#### Consigne:
Recopiez mot pour mot, dans la critique de « Docteur Glas », tout ce qui va de « En ce tout début » jusqu'à « égaux aux femmes. ».

#### Passage cité:
Comédie dramatique de Hjalmar Söderberg, mise en scène de Hélène Darche, avec John Paval et Sofia Maria Efraimsson.
Dès qu’il entre en scène, il se passe quelque chose. Élégant, bienveillant, jovial, presque sautillant, le Docteur Glas monologue en regardant parfois en direction des spectateurs.
Son cabinet cossu, avec un canapé, quelques fauteuils et une table où il rédige son journal intime et ses ordonnances, confirme toutes les qualités qu’on lui suppose d’emblée : chaleureux, compréhensif, attentionné, s’étonnant de tout ce qu’on lui confie, de tout ce qu’il découvre de l’âme humaine.
Avec une flamme qui ne s’éteindra pas, John Paval donne au médecin suédois, passé complètement à côté de sa vie amoureuse quoique débordant d’amour, une formidable force tragique. N’ayant pas vécu, il est confronté en permanence à la vie des autres, avec le pouvoir suprême, celui d’en changer le cours.
En ce tout début de vingtième siècle, dans la Suède encore sous l’emprise d’une église protestante rigoriste défendant le modèle patriarcal, commencent à apparaître les prémisses d’une nouvelle société, plus libre de mœurs et garantissant des droits égaux aux femmes.
En prenant fait et cause pour Helga Gregorius, épouse malheureuse du pasteur Gregorius, le docteur Glas s’emporte contre le machisme dominant, mais cette femme qu’il libère sera aussi celle qui, sans même le savoir, l’emprisonnera dans un amour impossible.
Hjalmar Söderberg reprendra cette thématique dans son chef d’œuvre, écrit un an après "Docteur Glas", "Gertrud", pièce qui permettra au grand cinéaste danois, Carl Theodor Dreyer, de réaliser lui aussi une variation inoubliable sur un amour pur qui ne pourra jamais se réaliser.
Dans son adaptation de "Docteur Glas", roman monologué, John Paval s’est rapproché de "Gertrud" en introduisant sur scène le personnage d’Helga Gregorius, dont la présence dans son cabinet paraît souvent plus rêvée que réelle. On soulignera la délicatesse des scènes entre John Paval et Sofia Efraimsson, frémissante dans le rôle d’Helga.

Listes de positions articulaires
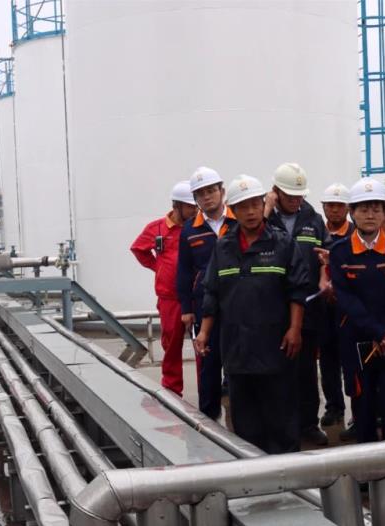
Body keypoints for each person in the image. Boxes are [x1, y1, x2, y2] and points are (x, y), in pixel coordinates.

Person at [196, 175, 311, 454]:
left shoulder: (283, 244)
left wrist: (295, 329)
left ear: (263, 205)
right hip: (237, 348)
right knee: (246, 422)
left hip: (276, 346)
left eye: (254, 205)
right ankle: (254, 471)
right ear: (233, 210)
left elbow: (297, 290)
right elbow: (212, 292)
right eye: (242, 207)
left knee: (281, 418)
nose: (250, 212)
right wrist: (204, 332)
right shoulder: (223, 247)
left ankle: (288, 472)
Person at [328, 178, 385, 444]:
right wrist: (375, 330)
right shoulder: (340, 252)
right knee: (362, 403)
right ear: (352, 212)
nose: (370, 215)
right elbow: (345, 297)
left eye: (376, 209)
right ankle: (367, 464)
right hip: (356, 339)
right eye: (363, 209)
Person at [264, 163, 330, 446]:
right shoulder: (263, 218)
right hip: (273, 308)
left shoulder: (313, 218)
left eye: (299, 195)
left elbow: (326, 252)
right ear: (275, 192)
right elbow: (247, 241)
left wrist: (325, 273)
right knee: (276, 372)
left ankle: (308, 425)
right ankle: (280, 426)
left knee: (306, 372)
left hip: (308, 307)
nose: (295, 200)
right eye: (289, 195)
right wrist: (266, 210)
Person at [176, 166, 236, 420]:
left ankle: (242, 420)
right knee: (208, 364)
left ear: (222, 191)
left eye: (211, 190)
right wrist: (186, 309)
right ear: (195, 199)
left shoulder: (238, 221)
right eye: (200, 194)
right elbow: (184, 271)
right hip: (204, 305)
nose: (207, 197)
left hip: (237, 302)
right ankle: (207, 420)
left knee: (237, 360)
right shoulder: (190, 230)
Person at [130, 181, 198, 395]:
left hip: (197, 296)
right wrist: (158, 267)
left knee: (202, 345)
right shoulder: (157, 228)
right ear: (177, 205)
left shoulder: (199, 227)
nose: (195, 210)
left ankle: (208, 389)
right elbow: (138, 249)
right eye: (191, 206)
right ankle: (172, 389)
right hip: (170, 298)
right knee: (171, 345)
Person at [317, 183, 353, 431]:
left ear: (348, 208)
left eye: (340, 205)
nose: (335, 210)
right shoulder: (318, 232)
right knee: (328, 360)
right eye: (330, 205)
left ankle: (359, 410)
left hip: (349, 308)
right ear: (324, 207)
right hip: (323, 307)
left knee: (351, 360)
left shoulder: (356, 233)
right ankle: (334, 407)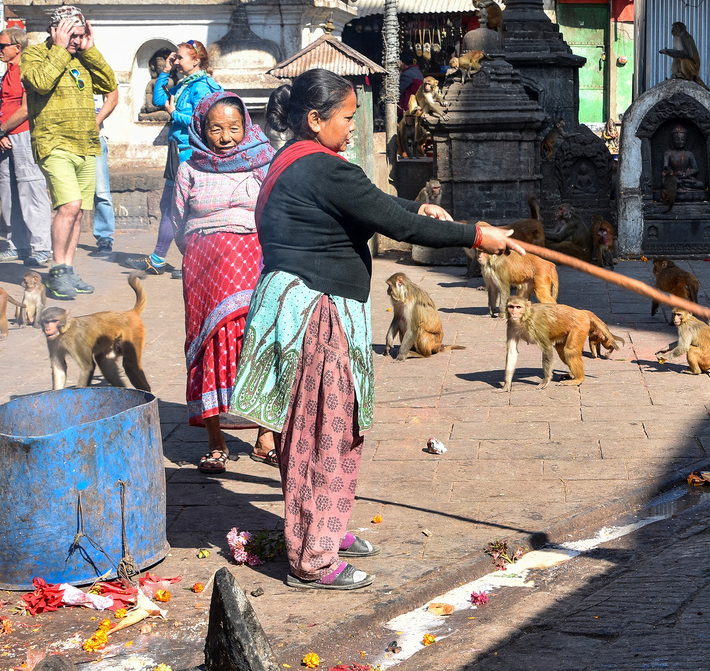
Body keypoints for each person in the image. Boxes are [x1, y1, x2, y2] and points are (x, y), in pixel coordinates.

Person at [232, 69, 521, 591]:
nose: (351, 127)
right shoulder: (322, 168)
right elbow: (396, 223)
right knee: (323, 431)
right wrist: (477, 236)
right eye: (345, 118)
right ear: (315, 119)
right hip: (315, 314)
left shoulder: (294, 159)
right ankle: (312, 557)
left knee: (321, 426)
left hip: (300, 305)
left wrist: (419, 206)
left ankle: (324, 525)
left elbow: (378, 209)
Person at [172, 92, 277, 473]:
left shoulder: (263, 165)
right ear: (202, 129)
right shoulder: (189, 170)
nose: (226, 136)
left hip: (255, 268)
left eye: (234, 127)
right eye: (216, 128)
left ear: (246, 126)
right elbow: (179, 223)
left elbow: (276, 213)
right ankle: (216, 442)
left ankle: (265, 440)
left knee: (258, 343)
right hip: (204, 273)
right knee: (210, 348)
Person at [21, 5, 116, 299]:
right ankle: (56, 271)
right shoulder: (34, 55)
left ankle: (68, 268)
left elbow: (108, 84)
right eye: (71, 35)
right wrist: (60, 49)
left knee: (78, 212)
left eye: (80, 35)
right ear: (56, 32)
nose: (76, 41)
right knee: (69, 205)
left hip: (85, 143)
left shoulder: (82, 57)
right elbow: (39, 82)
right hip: (54, 142)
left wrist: (90, 49)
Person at [141, 41, 219, 275]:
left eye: (180, 58)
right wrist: (165, 71)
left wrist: (174, 113)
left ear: (196, 61)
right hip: (177, 151)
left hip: (189, 153)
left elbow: (201, 121)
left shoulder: (202, 88)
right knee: (170, 205)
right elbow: (158, 99)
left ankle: (192, 259)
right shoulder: (186, 84)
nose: (176, 62)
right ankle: (162, 258)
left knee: (182, 208)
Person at [0, 29, 53, 265]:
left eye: (2, 45)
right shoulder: (8, 72)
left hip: (23, 134)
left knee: (31, 191)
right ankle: (17, 244)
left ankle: (41, 247)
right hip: (6, 135)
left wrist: (2, 130)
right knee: (8, 192)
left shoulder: (26, 70)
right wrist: (0, 133)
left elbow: (26, 108)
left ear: (17, 47)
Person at [91, 76, 119, 256]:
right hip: (68, 139)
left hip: (95, 137)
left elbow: (113, 97)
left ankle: (104, 235)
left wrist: (95, 121)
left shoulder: (96, 68)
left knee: (101, 190)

#### Réponse rédigée:
En ce tout début de vingtième siècle, dans la Suède encore sous l’emprise d’une église protestante rigoriste défendant le modèle patriarcal, commencent à apparaître les prémisses d’une nouvelle société, plus libre de mœurs et garantissant des droits égaux aux femmes.